REVIEW of a decision of the Court of Appeals. Dismissed as improvidently granted.
¶1 PER CURIAM. Geoffrey D. Kasmarek (Kasmarek) petitioned this court for review of a court of appeals decision which summarily affirmed a judgment of conviction and order denying postconviction relief, entered in the Waukesha County Circuit Court, the Honorable Mark S. Gempeler and the Honorable Donald J. Hassin, Jr., respectively, presiding.
¶2 Kasmarek petitioned this court for review stating his specific grounds as follows:
the issue presented by this petition is one which offers the Supreme Court the opportunity to clarify the law concerning when a sentence is unduly harsh. In the past the courts have consistently held that the statutory maximum is the primary protection against unduly harsh sentences; however, these cases rarely involve numerous counts of crimes with lengthy maximums. . . .
¶3 We accepted review to determine the issue presented.
¶4 After examining the record, along with the briefs of the parties, and after hearing oral argument, we have determined that the request to clarify the unduly harsh standard as applied to multiple count sentences was, to a large extent, not presented.
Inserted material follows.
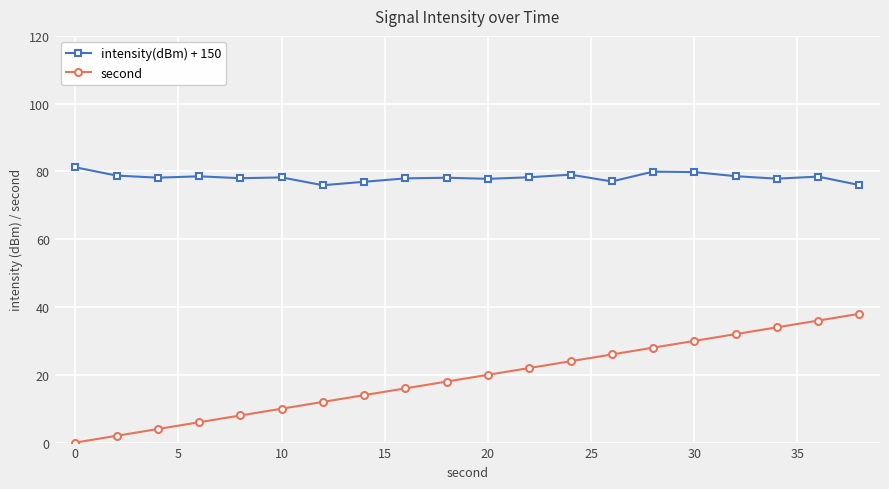

Does the chart display data point markers on the line(s)?

Yes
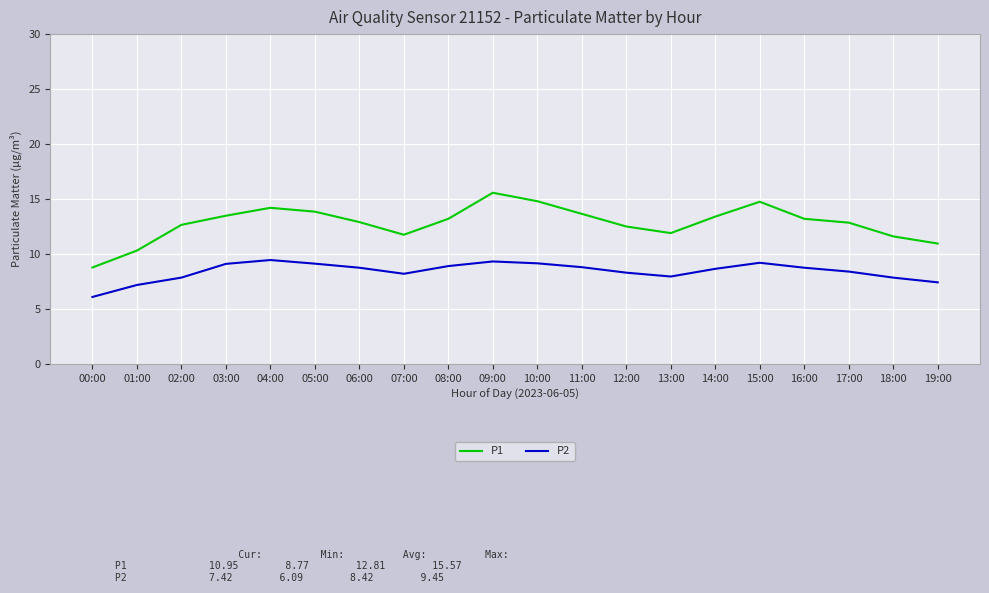

True or false: P1 has a value of 20.5 at 17:00.

False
Instead the argument focused, almost entirely, on whether the circuit court’s explanation for the sentence imposed was sufficient.
¶5 Under these circumstances, we conclude that this case does not adequately present the issue for which we granted review; therefore, we dismiss the petition for review.
By the Court.—The review of the decision of the court of appeals is dismissed as improvidently granted.